43. Russians and Americans have always been living together in space.

44. The dominance of television news by the three networks passed while they were still in their cribs.

45. They have always had a chance to do community service with local and federal programs to earn money for college.

46. Nirvana is on the classic oldies station.

47. Children have always been trying to divorce their parents.

48. Someone has always gotten married in space.

49. While they were babbling in strollers, there was already a female Poet Laureate of the United States.

50. Toothpaste tubes have always stood up on their caps.

51.  Food has always been irradiated.

52. There have always been women priests in the Anglican Church.

53. J.R. Ewing has always been dead and gone.

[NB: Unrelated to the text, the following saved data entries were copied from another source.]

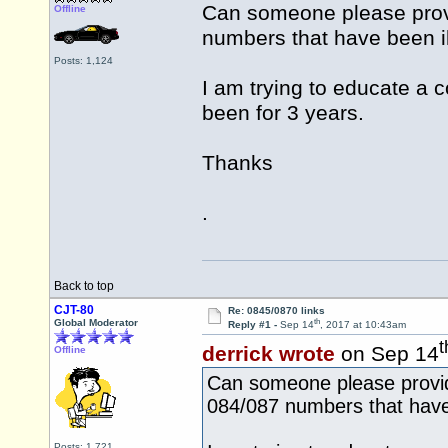
Can someone please provi
Offline
numbers that have been i
Posts: 1,124
I am trying to educate a c
been for 3 years.
Thanks
.
Back to top
CJT-80
Re: 0845/0870 links
th
Global Moderator
Reply #1 -
Sep 14
, 2017 at 10:43am
t
derrick wrote
on Sep 14
Offline
Can someone please provide
084/087 numbers that have 
Posts: 1,721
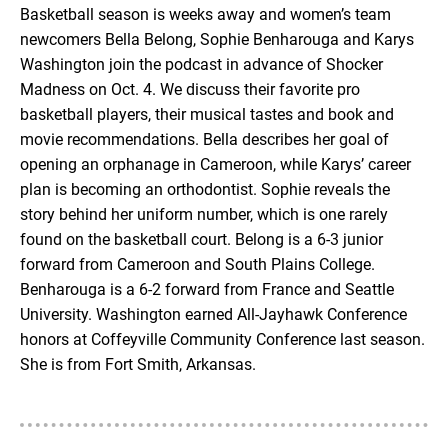
Basketball season is weeks away and women’s team
newcomers Bella Belong, Sophie Benharouga and Karys
EMBED
Washington join the podcast in advance of Shocker
Madness on Oct. 4. We discuss their favorite pro
basketball players, their musical tastes and book and
movie recommendations. Bella describes her goal of
opening an orphanage in Cameroon, while Karys’ career
plan is becoming an orthodontist. Sophie reveals the
story behind her uniform number, which is one rarely
found on the basketball court. Belong is a 6-3 junior
forward from Cameroon and South Plains College.
Benharouga is a 6-2 forward from France and Seattle
University. Washington earned All-Jayhawk Conference
honors at Coffeyville Community Conference last season.
She is from Fort Smith, Arkansas.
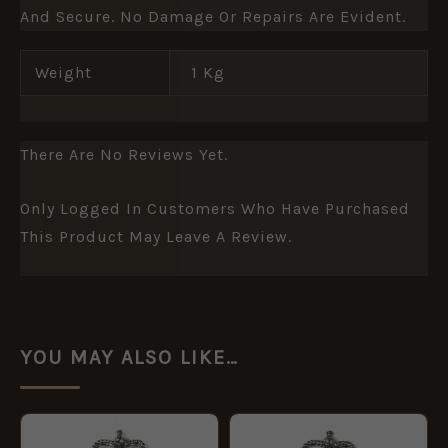
And Secure. No Damage Or Repairs Are Evident.
Weight
1 Kg
There Are No Reviews Yet.
Only Logged In Customers Who Have Purchased
This Product May Leave A Review.
YOU MAY ALSO LIKE…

Hasn’t he? 

54. The historic bridge at Mostar in Bosnia has always been a copy.

55. Rock bands have always played at presidential inaugural parties.

56. They may have assumed that parents’ complaints about Black Monday had to do with punk rockers from L.A., not Wall Street.

57. A purple dinosaur has always supplanted Barney Google and Barney Fife. 

58. Beethoven has always been a dog.

59. By the time their folks might have noticed Coca Cola’s new Tab Clear, it was gone.

60. Walmart has never sold handguns over the counter in the lower 48.

61. Presidential appointees have always been required to be more precise about paying their nannies’ withholding tax, or else.

62. Having hundreds of cable channels but nothing to watch has always been routine. 

63. Their parents’ favorite TV sitcoms have always been showing up as movies.

64. The U.S, Canada, and Mexico have always agreed to trade freely.

65. They first met Michelangelo when he was just a computer virus.

66. Galileo is forgiven and welcome back into the Roman Catholic Church.

67. Ruth Bader Ginsburg has always sat on the Supreme Court.

68. They have never worried about a Russian missile strike on the U.S.

69. The Post Office has always been going broke.

70. The artist formerly known as Snoop Doggy Dogg has always been rapping.

71. The nation has never approved of the job Congress is doing.

72. One way or another, “It’s the economy, stupid” and always has been.

73. Silicone-gel breast implants have always been regulated.

74. They’ve always been able to blast off with the Sci-Fi Channel.

75. Honda has always been a major competitor on Memorial Day at Indianapolis.